I have one question about the number of slits: Is there any disadvantage in using more slits? For example why not using 60 slits, then we need just 1 rotation per second and it is maybe easier to setup the speed correctly? And does it have any negative effect if there are so many slits that multiple parts of the screen are visible at the same time? Or is it rather good because maybe the flicker is reduced because the darker parts are really small?

Baron of Sun
Posts: 17
Joined: 24 Jul 2024, 13:37

Re: Glasses to emulate backlight strobing? [Mechanical Strobing Project WORKS]

Post by Baron of Sun » 03 Sep 2025, 14:32

Baron of Sun wrote:
28 Aug 2025, 02:24
Thanks for all the information and ideas! I'd like to build a prototype of a mechanical shutter.
I have one question about the number of slits: Is there any disadvantage in using more slits? For example why not using 60 slits, then we need just 1 rotation per second and it is maybe easier to setup the speed correctly? And does it have any negative effect if there are so many slits that multiple parts of the screen are visible at the same time? Or is it rather good because maybe the flicker is reduced because the darker parts are really small?
Never mind, at first I thought more slits would have the same effect as multiple rolling scans in parallel, but that's not the case. The more slits you have, the slower they move and the flicker increases. 60 slits would mean one rotation per second so you can easily see all dark parts of the chopper and that would never be the same experience as typical 60 Hz strobing or rolling scan or black frame insertion.

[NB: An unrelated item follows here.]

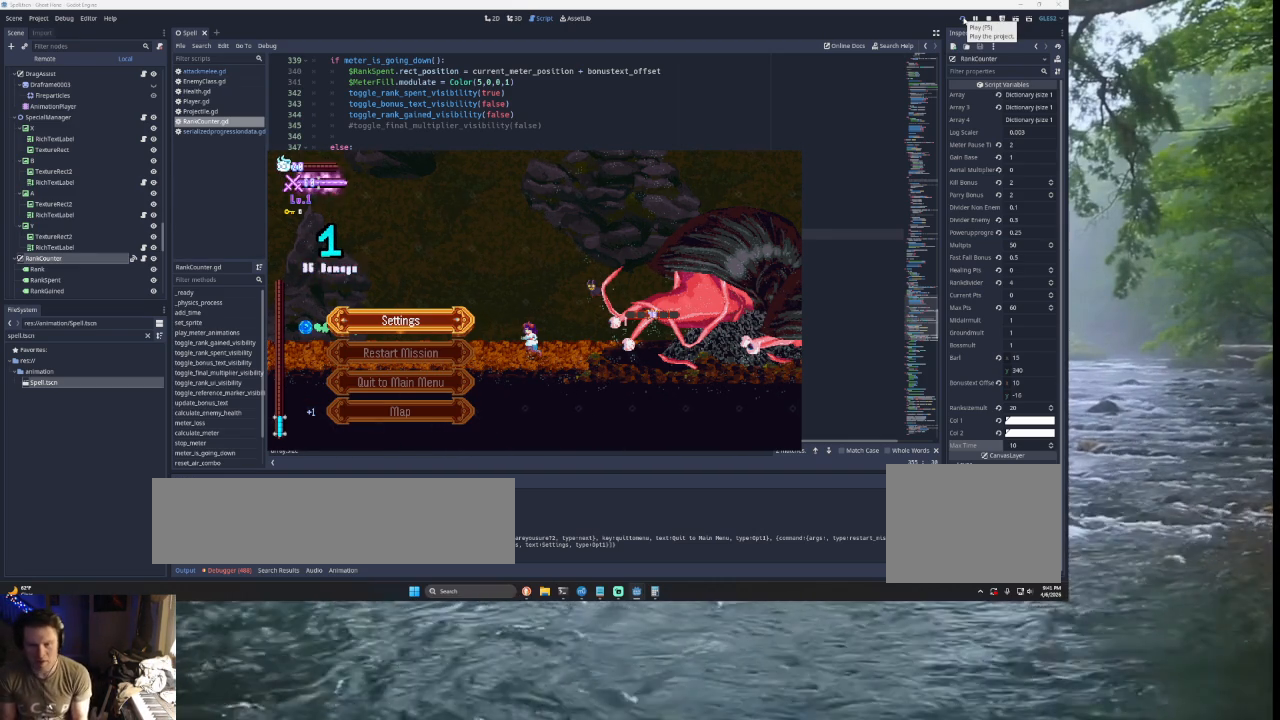
Gameplay with a controller (PlayStation layout); each line is a JSON object with the inputs held at the frame after it. "events" lists button and stick changes between this image and that frame as [ms after this image, input, new state], when the widget could be followed in between.
{"buttons": [], "left_stick": "left", "right_stick": "center", "events": [[300, "START", "down"], [367, "left_stick", "left"], [433, "START", "up"]]}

If anything I wrote is wrong please tell. It was not so easy to visualize that in my head at first so I needed some time 😂

EDIT:

I was completely wrong. I built two choppers, one with 10 slits and another one with 20 slits. It was not the case that the 20 slits chopper would have twice the flicker (like a 30 Hz BFI vs 60 Hz BFI). I think the number of slits just increases the number of parts the display is divided into, but every part of it flickers at the same frequency as if you would use half the slits, but double the rotation speed.

That gave me hope to continue working on that project. With the number of slits I used above I was even able to see the reduced motion blur on the test UFO by rotating the chopper just with my hands because I just needed 3 or 6 rotations per second.